R: Using several criteria for the Aggregate function
-
11-12-2019 - |
Pregunta
I am searching for a solution how to use the aggregate function to sum up a column given several criteria in other columns. R should select a range in a column and executean operation in the same rows considering the value from another row.
The practical problem I am trying to solve is following: I got a list of electricity load measured every 15 minutes of a the day for every day over 2 years. It looks like this:
Date ______Time ______ Load
01-01-2010 00:00-00:15 1234
01-01-2010 00:15-00:30 2313
01-01-2010 ...
01-01-2010 23:30-23:45 2341
...
31-12-2011 23:30-23:45 2347
My aim is to compute the so called "Peak-Load" and the "Off-Peak-Load" The Peak is from 8 am to 8 pm. Off-Peak is the Opposite. So I want to calculate the Peak and Off-Peak for every day. Hence, I need aggregate for every day 8:00 to 20:00 and calculate the remaining load of the day.
I am also hap
Thanks for your help!
best, F
Solución
I think your mental model of a heirarchy here is making this way too complicated. You don't have to subset by day and then by peak/off-peak.

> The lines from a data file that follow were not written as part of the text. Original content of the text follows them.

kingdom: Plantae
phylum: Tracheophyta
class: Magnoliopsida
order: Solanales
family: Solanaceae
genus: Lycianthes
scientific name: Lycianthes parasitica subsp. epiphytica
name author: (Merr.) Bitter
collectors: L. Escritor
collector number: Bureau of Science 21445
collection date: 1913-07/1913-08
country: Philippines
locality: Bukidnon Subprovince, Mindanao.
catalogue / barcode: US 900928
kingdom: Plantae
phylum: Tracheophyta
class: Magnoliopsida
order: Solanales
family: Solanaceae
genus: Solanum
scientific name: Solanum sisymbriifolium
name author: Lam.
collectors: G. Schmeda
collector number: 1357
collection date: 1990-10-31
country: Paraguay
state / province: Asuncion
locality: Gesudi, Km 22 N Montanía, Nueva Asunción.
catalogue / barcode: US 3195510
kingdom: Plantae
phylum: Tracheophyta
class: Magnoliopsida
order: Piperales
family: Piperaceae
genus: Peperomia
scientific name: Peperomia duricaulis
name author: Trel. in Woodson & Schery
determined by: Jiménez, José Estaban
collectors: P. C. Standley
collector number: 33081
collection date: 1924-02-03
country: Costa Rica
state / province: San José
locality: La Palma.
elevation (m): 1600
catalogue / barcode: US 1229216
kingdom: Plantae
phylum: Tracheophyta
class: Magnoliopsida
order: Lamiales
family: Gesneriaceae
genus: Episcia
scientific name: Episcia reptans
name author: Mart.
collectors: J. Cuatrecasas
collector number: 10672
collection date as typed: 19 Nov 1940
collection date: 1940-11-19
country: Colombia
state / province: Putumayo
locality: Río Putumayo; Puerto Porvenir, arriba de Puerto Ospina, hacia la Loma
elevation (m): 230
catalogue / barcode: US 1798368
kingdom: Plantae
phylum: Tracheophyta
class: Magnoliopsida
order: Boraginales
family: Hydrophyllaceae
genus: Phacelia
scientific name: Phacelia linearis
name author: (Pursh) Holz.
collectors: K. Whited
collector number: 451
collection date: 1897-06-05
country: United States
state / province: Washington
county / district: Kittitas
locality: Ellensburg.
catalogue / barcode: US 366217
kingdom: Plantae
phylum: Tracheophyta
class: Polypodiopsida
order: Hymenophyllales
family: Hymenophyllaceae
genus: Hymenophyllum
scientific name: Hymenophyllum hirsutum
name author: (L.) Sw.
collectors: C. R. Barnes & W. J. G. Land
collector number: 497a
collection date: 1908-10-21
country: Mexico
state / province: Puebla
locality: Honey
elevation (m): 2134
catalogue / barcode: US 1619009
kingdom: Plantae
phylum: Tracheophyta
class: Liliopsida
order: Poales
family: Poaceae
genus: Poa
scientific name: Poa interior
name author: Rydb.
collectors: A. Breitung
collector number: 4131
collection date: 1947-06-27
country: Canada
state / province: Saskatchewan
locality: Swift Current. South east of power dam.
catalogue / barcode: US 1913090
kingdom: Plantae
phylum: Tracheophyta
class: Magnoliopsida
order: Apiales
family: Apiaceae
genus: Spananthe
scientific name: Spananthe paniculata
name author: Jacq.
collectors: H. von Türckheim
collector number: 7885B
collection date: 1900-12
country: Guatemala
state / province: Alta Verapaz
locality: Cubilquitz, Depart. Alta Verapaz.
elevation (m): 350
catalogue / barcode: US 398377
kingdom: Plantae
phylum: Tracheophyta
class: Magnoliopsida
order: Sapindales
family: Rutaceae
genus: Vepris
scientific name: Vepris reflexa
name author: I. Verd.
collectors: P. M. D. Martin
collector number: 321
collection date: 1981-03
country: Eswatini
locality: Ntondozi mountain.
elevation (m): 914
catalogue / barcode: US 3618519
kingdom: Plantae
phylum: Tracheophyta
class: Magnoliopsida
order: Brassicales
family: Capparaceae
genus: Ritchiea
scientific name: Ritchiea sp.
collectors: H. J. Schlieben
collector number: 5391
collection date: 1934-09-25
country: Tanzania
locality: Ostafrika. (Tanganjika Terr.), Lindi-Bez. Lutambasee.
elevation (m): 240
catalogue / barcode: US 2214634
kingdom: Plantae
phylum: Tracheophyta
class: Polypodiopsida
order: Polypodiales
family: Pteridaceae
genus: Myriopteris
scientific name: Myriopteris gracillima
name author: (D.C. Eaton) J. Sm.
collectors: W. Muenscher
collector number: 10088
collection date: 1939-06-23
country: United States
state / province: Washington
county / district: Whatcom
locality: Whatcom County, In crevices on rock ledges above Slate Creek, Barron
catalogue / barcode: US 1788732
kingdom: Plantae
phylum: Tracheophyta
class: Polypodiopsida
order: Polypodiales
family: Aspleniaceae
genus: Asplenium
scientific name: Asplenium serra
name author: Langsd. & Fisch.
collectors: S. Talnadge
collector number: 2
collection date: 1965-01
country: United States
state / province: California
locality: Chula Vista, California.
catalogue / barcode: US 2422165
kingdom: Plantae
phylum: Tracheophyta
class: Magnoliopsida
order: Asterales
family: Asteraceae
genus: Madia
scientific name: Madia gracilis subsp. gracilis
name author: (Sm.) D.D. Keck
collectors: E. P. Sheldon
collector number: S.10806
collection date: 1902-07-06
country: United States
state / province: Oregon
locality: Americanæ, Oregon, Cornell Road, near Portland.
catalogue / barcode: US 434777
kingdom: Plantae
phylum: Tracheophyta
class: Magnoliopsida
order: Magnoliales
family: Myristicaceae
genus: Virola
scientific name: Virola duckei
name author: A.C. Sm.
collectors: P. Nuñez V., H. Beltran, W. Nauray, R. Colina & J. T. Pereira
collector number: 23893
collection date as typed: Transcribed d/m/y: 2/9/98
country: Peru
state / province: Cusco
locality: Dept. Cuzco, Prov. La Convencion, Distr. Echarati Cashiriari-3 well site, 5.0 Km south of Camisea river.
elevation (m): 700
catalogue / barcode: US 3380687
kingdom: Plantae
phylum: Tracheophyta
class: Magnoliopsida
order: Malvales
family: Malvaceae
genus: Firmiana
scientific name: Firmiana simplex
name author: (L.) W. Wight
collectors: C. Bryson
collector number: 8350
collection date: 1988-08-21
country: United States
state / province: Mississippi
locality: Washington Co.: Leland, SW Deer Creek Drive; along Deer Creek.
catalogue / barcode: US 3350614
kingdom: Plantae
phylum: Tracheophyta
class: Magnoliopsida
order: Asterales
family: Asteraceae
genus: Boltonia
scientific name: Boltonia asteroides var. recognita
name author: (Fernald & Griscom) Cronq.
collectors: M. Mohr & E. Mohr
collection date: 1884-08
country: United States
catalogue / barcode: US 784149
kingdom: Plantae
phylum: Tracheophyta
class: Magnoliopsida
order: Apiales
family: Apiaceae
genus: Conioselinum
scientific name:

Just subset jointly.
Using ddply
:
dat <- data.frame(date=rep(seq(5),5),time=runif(25),load=rnorm(25))
library(plyr)
dat$peak <- dat$time<.5
ddply(dat, .(date,peak), function(x) mean(x$load) )
> ddply(dat, .(date,peak), function(x) mean(x$load) )
date peak V1
1 1 FALSE -1.064166845
2 1 TRUE 0.172868201
3 2 FALSE 0.638594830
4 2 TRUE 0.045538051
5 3 FALSE 0.201264770
6 3 TRUE 0.054019462
7 4 FALSE 0.722268759
8 4 TRUE -0.490305933
9 5 FALSE 0.003411591
10 5 TRUE 0.628566966
Using aggregate
:
> aggregate(dat$load, list(dat$date,dat$peak), mean )
Group.1 Group.2 x
1 1 FALSE -1.064166845
2 2 FALSE 0.638594830
3 3 FALSE 0.201264770
4 4 FALSE 0.722268759
5 5 FALSE 0.003411591
6 1 TRUE 0.172868201
7 2 TRUE 0.045538051
8 3 TRUE 0.054019462
9 4 TRUE -0.490305933
10 5 TRUE 0.628566966
And just for the fun of it, benchmarks
First, using 5x5 entries as above:
> microbenchmark(
+ ddply(dat, .(date,peak), function(x) mean(x$load) ),
+ aggregate(dat$load, list(dat$date,dat$peak), mean )
+ )
Unit: milliseconds
expr min lq median uq max
1 aggregate(dat$load, list(dat$date, dat$peak), mean) 1.323438 1.376635 1.445769 1.549663 2.853348
2 ddply(dat, .(date, peak), function(x) mean(x$load)) 4.057177 4.292442 4.386289 4.534728 6.864962
Next using 500x500 entries
> m
Unit: milliseconds
expr min lq median uq max
1 aggregate(dat$load, list(dat$date, dat$peak), mean) 558.9524 570.7354 590.4633 599.4404 634.3201
2 ddply(dat, .(date, peak), function(x) mean(x$load)) 317.7781 348.1116 361.7118 413.4490 503.8540
50x50 benchmarks
n <- 50
dat <- data.frame(date=rep(seq(n),n),time=runif(n),load=rnorm(n))
dat$peak <- dat$time<.5
library(plyr)
library(microbenchmark)
library(data.table)
DT <- as.data.table(dat)
m <- microbenchmark(
ddply(dat, .(date,peak), function(x) mean(x$load) ),
aggregate(dat$load, list(dat$date,dat$peak), mean ),
DT[,.Internal(mean(load)),keyby=list(date,peak)]
)
m
plot(m)
So aggregate is faster for small problems (presumably because it has less overhead to load up all the machinery), and ddply is faster for large problems (where speed matters). Data.table blows everything away (as usual).